What are some best practices to help your child learn beginning literacy skills?
Where do you start if your child does not know their letters or sounds?
- Expose your child to literacy in natural occurring situations– Point out stop, speed, and washroom signs
- Label your house– Make a project out of writing and taping the words for things around your house that your child can see, touch, and repeat every day.
- Alphabet fun– Play with the alphabet out of order through developing letter of the day, week, or month and try to incorporate meals, toys, pictures on the internet, books. Have your child help you. Take pictures and/or develop a book for each. Develop opportunities for your child to make each letter cutting them from sponges, or forming them using play dough or even dye in snow!
- Sound fun- Make up songs, games, or dances using the sounds of each letter in the alphabet. Buy a puzzle or game that says the sound of each letter as a review.
Where do you start if your child is ready to read?
- Investigate- The first reading steps are always the most nerve wrecking.
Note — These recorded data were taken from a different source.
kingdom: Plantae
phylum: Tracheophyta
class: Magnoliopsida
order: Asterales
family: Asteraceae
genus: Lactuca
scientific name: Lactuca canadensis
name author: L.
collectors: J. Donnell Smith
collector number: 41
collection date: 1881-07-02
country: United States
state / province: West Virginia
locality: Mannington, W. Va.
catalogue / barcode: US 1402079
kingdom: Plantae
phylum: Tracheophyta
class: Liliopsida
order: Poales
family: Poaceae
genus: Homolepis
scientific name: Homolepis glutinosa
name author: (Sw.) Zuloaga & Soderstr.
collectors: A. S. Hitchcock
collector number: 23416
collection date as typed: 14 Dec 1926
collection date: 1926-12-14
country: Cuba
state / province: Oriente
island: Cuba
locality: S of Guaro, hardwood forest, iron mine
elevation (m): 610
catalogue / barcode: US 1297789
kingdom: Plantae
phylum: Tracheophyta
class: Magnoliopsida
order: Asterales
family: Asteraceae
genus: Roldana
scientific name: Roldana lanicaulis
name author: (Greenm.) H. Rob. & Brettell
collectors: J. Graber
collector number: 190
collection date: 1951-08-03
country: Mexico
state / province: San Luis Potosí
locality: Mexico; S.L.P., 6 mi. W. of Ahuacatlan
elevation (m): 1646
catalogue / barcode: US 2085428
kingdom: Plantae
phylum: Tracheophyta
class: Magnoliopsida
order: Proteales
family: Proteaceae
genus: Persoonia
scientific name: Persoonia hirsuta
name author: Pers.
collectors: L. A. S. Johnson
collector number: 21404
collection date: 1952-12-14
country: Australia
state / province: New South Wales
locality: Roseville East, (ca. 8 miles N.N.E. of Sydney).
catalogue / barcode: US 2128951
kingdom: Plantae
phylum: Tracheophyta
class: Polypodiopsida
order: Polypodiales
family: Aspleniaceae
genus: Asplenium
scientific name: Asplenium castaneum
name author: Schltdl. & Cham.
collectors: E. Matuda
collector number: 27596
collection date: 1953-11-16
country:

Make sure your child is ready. Does your child know their letters and sounds?
- What are the signs of a child ready to read?– Does your child pretend to read books, ask you what words say, attempt to sound out letters in words, know words are devised of letters and spaces indicate new words? Has your child told you they want to learn to read?
- Start and stop when your child is eager- Beginning reading is hard. Consistency in small chunks of time works best. Always make sure they are having fun and within their frustration threshold.
- Use a repetitive simple text book- Allow your child to select an easy reader that can be completed in one sitting of 5-10 minutes. Research suggests choice is important in reading motivation.
- Picture walk- Predict and preview each page in a book using picture clues to identify story details
- Model- Do an initial read through of the book allowing your child to see best beginning reading practices of pointing to each word with your finger.
- Guide them- Allow your child to read the text helping them when necessary with difficult words in context.
- Review and discuss- Ask story questions related to vocabulary, connecting the text to your child’s experiences, and to check for basic reading comprehension.
- Write- Have your child share as you transcribe or bravely attempt to write their thoughts on characters, problems, situations and their experiences with each story.
- Review high frequency words- Review words such as; a, the, and, this… however you see fit.
- Consistency- Work daily through these steps whenever possible.